Task requirements: The pictures must be left out, while the rest of the data is copied exactly.

-*-*-

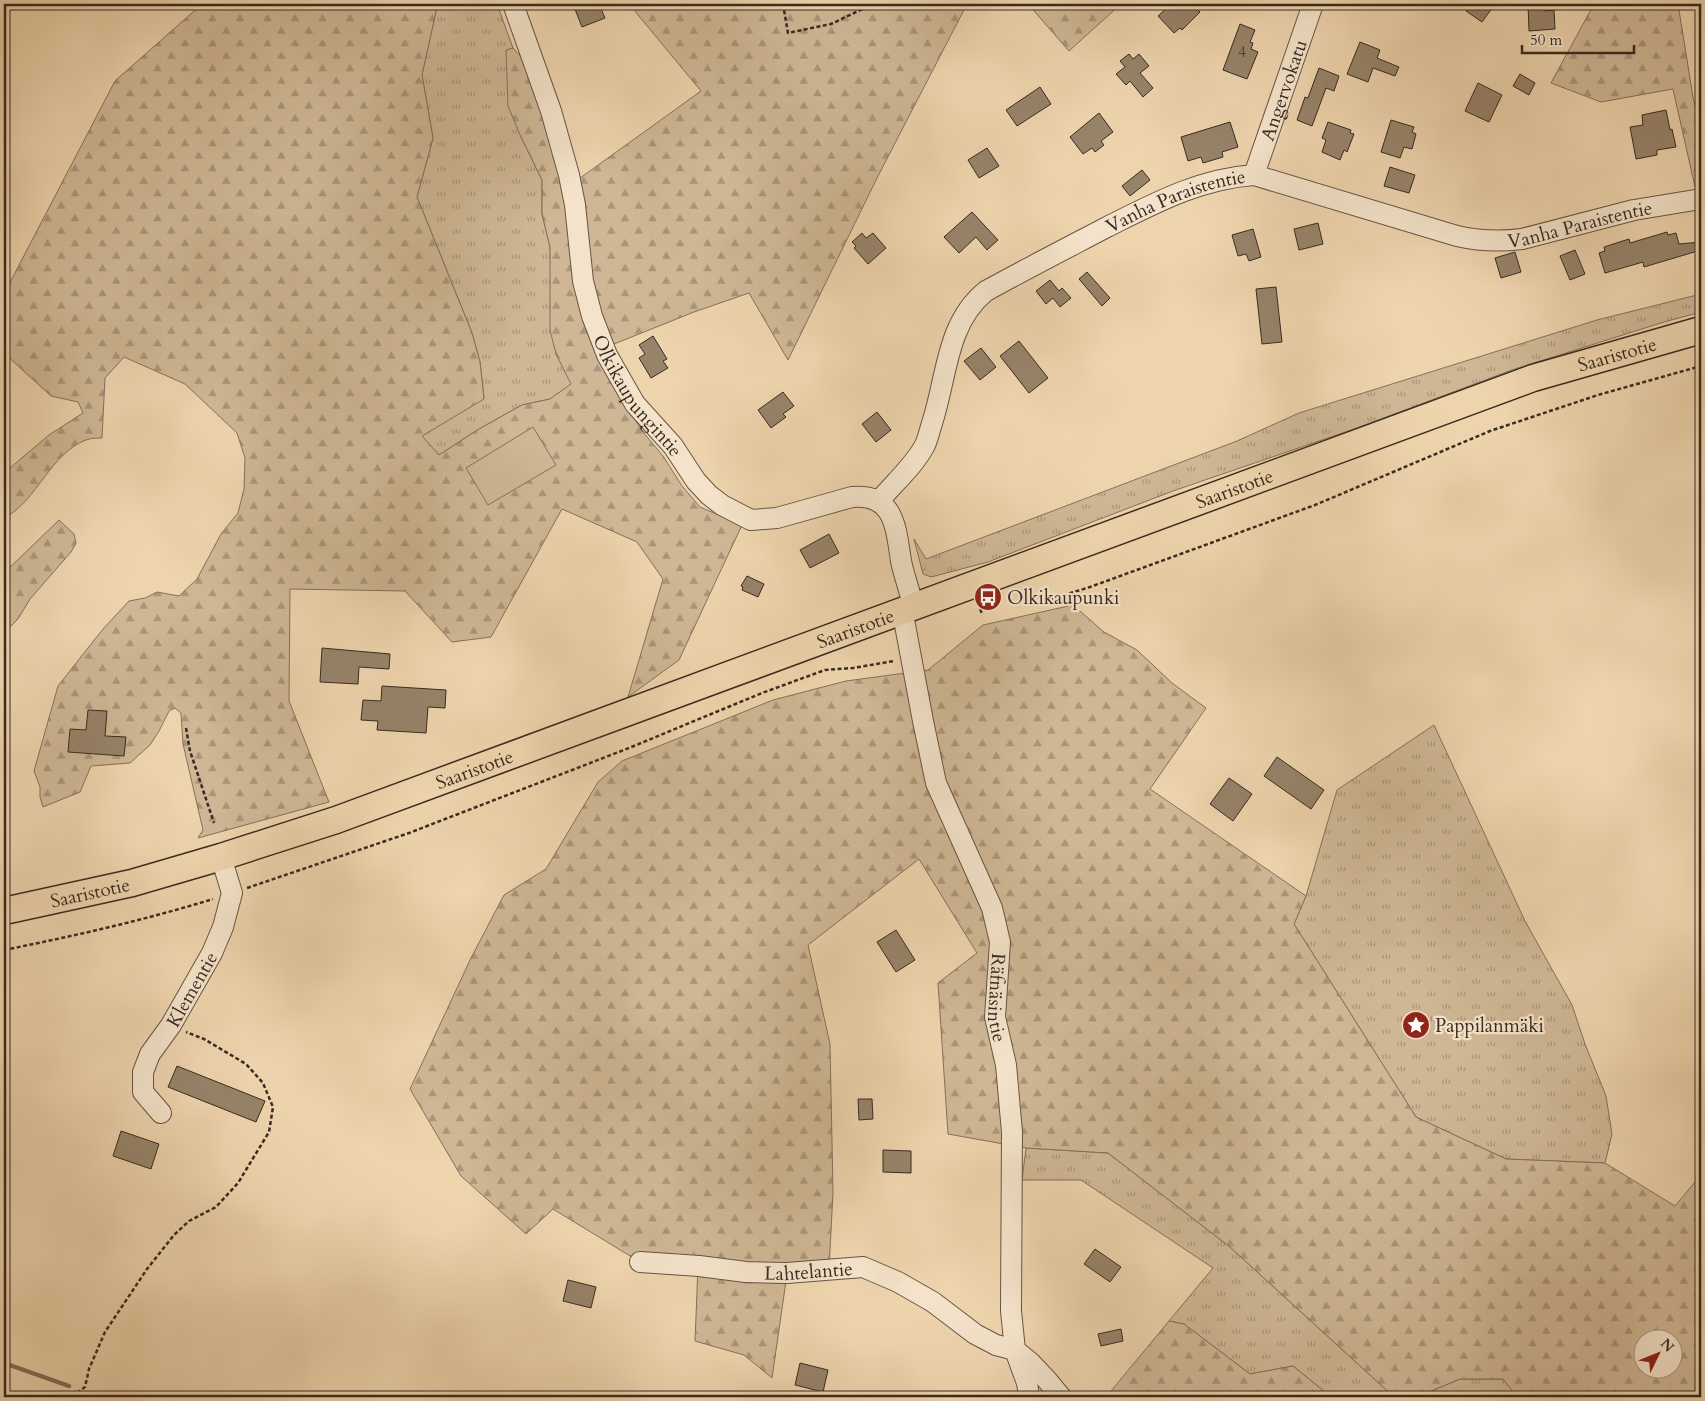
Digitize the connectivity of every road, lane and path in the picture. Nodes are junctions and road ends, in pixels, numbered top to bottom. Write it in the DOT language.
graph roads {
  1 [pos="513,4"];
  2 [pos="784,4"];
  3 [pos="873,4"];
  4 [pos="1313,4"];
  5 [pos="1254,175"];
  6 [pos="1701,199"];
  7 [pos="1701,330"];
  8 [pos="1701,366"];
  9 [pos="879,501"];
  10 [pos="1032,604"];
  11 [pos="908,608"];
  12 [pos="912,657"];
  13 [pos="186,728"];
  14 [pos="214,823"];
  15 [pos="221,857"];
  16 [pos="232,893"];
  17 [pos="4,911"];
  18 [pos="4,950"];
  19 [pos="171,1025"];
  20 [pos="161,1113"];
  21 [pos="640,1262"];
  22 [pos="1015,1350"];
  23 [pos="72,1397"];
  24 [pos="1029,1397"];
  25 [pos="1061,1397"];
  1 -- 9 [label="street, Olkikaupungintie"];
  2 -- 3 [label="path"];
  4 -- 5 [label="street, Angervokatu"];
  5 -- 6 [label="street, Vanha Paraistentie"];
  5 -- 9 [label="street, Vanha Paraistentie"];
  7 -- 11 [label="main road, Saaristotie"];
  8 -- 10 [label="path"];
  9 -- 11 [label="street"];
  11 -- 12 [label="street, Räfnäsintie"];
  11 -- 15 [label="main road, Saaristotie"];
  12 -- 16 [label="path"];
  12 -- 22 [label="street, Räfnäsintie"];
  13 -- 14 [label="path"];
  15 -- 16 [label="street"];
  15 -- 17 [label="main road, Saaristotie"];
  16 -- 18 [label="path"];
  16 -- 19 [label="street, Klementie"];
  19 -- 20 [label="street, Klementie"];
  19 -- 23 [label="path"];
  21 -- 22 [label="street, Lahtelantie"];
  22 -- 24 [label="street, Räfnäsintie"];
  22 -- 25 [label="street"];
}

-*-*-

Answer to this exercise:
Digitize the connectivity of every road, lane and path in the picture. Nodes are junctions and road ends, in pixels, numbered top to bottom. Write it in the DOT language.
graph roads {
  1 [pos="513,4"];
  2 [pos="784,4"];
  3 [pos="873,4"];
  4 [pos="1313,4"];
  5 [pos="1254,175"];
  6 [pos="1701,199"];
  7 [pos="1701,330"];
  8 [pos="1701,366"];
  9 [pos="879,501"];
  10 [pos="1032,604"];
  11 [pos="908,608"];
  12 [pos="912,657"];
  13 [pos="186,728"];
  14 [pos="214,823"];
  15 [pos="221,857"];
  16 [pos="232,893"];
  17 [pos="4,911"];
  18 [pos="4,950"];
  19 [pos="171,1025"];
  20 [pos="161,1113"];
  21 [pos="640,1262"];
  22 [pos="1015,1350"];
  23 [pos="72,1397"];
  24 [pos="1029,1397"];
  25 [pos="1061,1397"];
  1 -- 9 [label="street, Olkikaupungintie"];
  2 -- 3 [label="path"];
  4 -- 5 [label="street, Angervokatu"];
  5 -- 6 [label="street, Vanha Paraistentie"];
  5 -- 9 [label="street, Vanha Paraistentie"];
  7 -- 11 [label="main road, Saaristotie"];
  8 -- 10 [label="path"];
  9 -- 11 [label="street"];
  11 -- 12 [label="street, Räfnäsintie"];
  11 -- 15 [label="main road, Saaristotie"];
  12 -- 16 [label="path"];
  12 -- 22 [label="street, Räfnäsintie"];
  13 -- 14 [label="path"];
  15 -- 16 [label="street"];
  15 -- 17 [label="main road, Saaristotie"];
  16 -- 18 [label="path"];
  16 -- 19 [label="street, Klementie"];
  19 -- 20 [label="street, Klementie"];
  19 -- 23 [label="path"];
  21 -- 22 [label="street, Lahtelantie"];
  22 -- 24 [label="street, Räfnäsintie"];
  22 -- 25 [label="street"];
}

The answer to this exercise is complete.